Figure 26: Technology Average Core Earnings vs. GAAP: 1998-TTM
Figure 27 shows average earnings distortion in the tech sector is at its highest point since 2000, the peak of the tech bubble. Technology investors could be in for a rude awakening when managers run out of earnings distortion tricks and GAAP net income follows core earnings down.
Figure 27: Technology Average Core Earnings Distortion: 1998-TTM
Average core earnings are up 4% between 2018-TTM for the Telecom sector. As I noted previously, the Telecom sector is the only sector with a rising ROIC.
Figure 28: Telecom Average Core Earnings vs. GAAP: 1998-TTM
Despite the solid core earnings growth in the sector, average TTM GAAP earnings are down sharply, which leads to significant value opportunities for diligent investors. I recently made Verizon (VZ) a Long Idea due in part to its understated earnings from non-recurring restructuring and write-down charges.
Figure 29: Telecom Average Core Earnings Distortion: 1998-TTM
Utilities also have rising core earnings and declining GAAP net income.
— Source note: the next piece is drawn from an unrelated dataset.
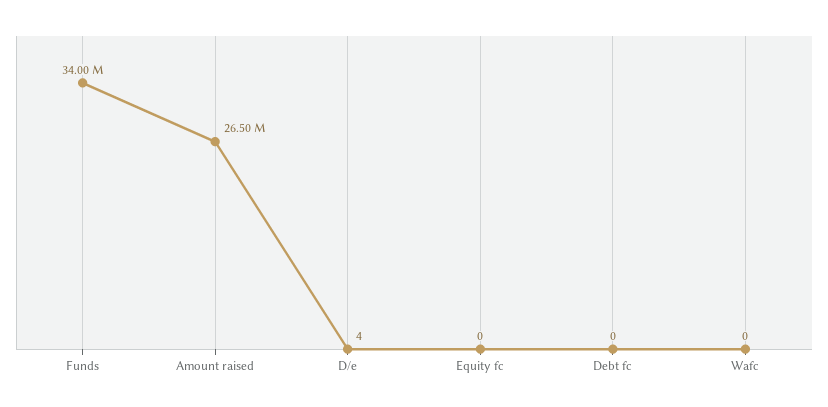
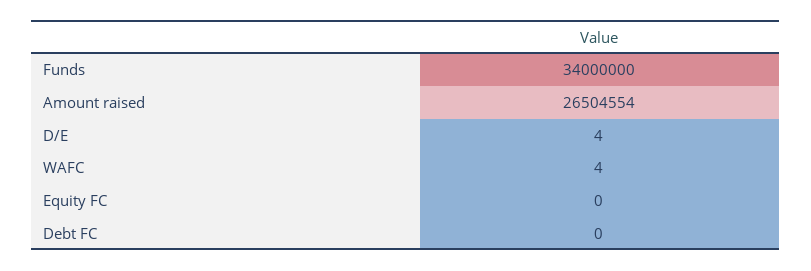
Wafc: 0 -> 4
Average core earnings are up 2% from 2018-TTM, while average GAAP earnings declined by 8%. Despite the core earnings growth, I still have an unattractive rating on the sector due to its low ROIC and negative free cash flow.
Figure 30: Utilities Average Core Earnings vs. GAAP: 1998-TTM
Historically, Utilities have rarely had overstated earnings. 1998, 2004, 2007, and 2008 are the only years out of the last 20 when the sector has had positive earnings distortion.
Figure 31: Utilities Average Core Earnings Distortion: 1998-TTM
Disclosure: David Trainer, Kyle Guske II, and Sam McBride receive no compensation to write about any specific stock, style, or theme.
Appendix I: ROIC, NOPAT Margin and Invested Capital Turns Since 1998
This appendix shows the two drivers of ROIC – NOPAT margin and invested capital turns – as well as ROIC for the Technology sector going back to 1998.
Figure 32: Technology Sector NOPAT Margin and IC Turns: 1998 to present
Figure 33: Technology Sector ROIC: 1998 to present
 Data in Figure 1 comes from the 2,764 companies for which I have TTM data. Number of companies by sector: Consumer Non-cyclicals – 127, Energy – 172, Telecom – 37, Industrials – 410, Basic Materials – 146, Utilities – 67, Healthcare – 339, Real Estate – 187, Consumer Cyclicals – 432, Financials – 422, Technology – 425.